SHANGHAI/SINGAPORE (Reuters) -China's attempts to keep the yuan from falling contributed to last week's chaos in money markets, sources involved say, pointing to the pressure behind the scenes as Beijing tries to guide its economy and markets through a major slowdown.
Routine month-end demand for cash in China's banking system snowballed into a scramble on Oct. 31 that pushed short-term funding rates as high as 50% in some cases, an incident that authorities are now investigating.
Six participants in the market say a confluence of factors drove fear and confusion across trading rooms in Shanghai and Beijing by late afternoon on that day.
Eventually, the People's Bank of China (PBOC), its affiliated China Foreign Exchange Trade System (CFETS) and bond clearing houses stepped in, directing lenders, extending trading hours and holding meetings with institutions to calm markets.

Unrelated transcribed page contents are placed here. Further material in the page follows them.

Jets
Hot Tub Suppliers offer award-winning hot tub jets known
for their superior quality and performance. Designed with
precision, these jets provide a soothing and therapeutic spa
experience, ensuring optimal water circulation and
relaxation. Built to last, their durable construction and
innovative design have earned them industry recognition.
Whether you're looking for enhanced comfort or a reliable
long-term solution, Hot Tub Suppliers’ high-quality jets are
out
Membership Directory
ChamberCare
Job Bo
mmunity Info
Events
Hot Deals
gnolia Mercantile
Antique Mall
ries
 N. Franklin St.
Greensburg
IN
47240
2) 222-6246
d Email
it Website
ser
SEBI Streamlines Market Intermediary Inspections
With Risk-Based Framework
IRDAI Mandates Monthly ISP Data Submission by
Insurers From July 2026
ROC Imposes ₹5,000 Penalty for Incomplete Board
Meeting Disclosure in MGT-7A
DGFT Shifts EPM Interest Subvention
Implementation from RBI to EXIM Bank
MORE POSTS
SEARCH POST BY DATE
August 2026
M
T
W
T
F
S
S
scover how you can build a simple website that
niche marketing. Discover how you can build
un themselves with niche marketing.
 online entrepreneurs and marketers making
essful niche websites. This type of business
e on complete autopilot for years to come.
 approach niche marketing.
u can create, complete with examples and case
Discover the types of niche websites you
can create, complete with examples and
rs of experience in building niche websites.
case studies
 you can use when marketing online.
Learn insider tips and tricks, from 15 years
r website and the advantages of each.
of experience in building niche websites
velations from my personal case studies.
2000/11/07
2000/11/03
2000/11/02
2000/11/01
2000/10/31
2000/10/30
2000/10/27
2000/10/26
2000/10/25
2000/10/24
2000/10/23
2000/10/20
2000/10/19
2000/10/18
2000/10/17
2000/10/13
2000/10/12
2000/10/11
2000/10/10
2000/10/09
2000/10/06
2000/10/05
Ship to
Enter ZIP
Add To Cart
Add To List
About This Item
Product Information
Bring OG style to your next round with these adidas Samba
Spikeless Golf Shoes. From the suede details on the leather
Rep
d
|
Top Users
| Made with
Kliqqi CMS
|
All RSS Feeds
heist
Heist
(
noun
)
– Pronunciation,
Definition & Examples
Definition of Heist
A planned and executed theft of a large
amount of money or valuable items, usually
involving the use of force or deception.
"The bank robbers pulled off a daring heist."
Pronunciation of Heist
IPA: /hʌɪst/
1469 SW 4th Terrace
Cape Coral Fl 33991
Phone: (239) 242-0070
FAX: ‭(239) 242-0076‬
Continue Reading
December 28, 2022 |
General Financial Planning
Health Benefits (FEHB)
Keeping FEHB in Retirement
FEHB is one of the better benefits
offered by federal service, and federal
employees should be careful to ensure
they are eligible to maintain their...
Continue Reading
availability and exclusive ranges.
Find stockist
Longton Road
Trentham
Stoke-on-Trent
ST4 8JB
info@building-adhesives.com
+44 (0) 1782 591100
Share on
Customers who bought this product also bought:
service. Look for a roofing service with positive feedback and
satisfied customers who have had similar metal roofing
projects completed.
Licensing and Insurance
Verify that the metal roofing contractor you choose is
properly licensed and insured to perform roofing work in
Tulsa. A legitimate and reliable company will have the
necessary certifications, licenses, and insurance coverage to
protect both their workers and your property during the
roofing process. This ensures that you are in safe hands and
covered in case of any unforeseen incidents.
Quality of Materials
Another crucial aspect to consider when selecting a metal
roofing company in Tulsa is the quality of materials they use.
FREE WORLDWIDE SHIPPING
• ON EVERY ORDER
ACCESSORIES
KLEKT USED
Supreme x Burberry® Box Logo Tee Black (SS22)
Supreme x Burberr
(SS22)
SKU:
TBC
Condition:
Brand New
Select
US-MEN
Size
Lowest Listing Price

The contributing factors were the usual month-end demand for liquidity, cash hoarding in the lead up to a big government bond sale and a market where the biggest banks were already reticent to lend because of a mandate to counter pressure on the yuan.
«It was an accident,» said Xia Chun, chief economist at wealth manager Yintech Investment Holdings, calling it an unforeseen consequence of the government's heavy hand in financial markets.
«Banks were grudging in lending, leaving non-banks asking each other for money in afternoon trade,» he said. «Borrowing rates surged as a result, with some willing to take any price.»
The reasons for the spike in interest rates and the ensuing market chaos are detailed here for the first time. Participants say that the vulnerability exposed will stay as long as capital outflows keep the system under pressure.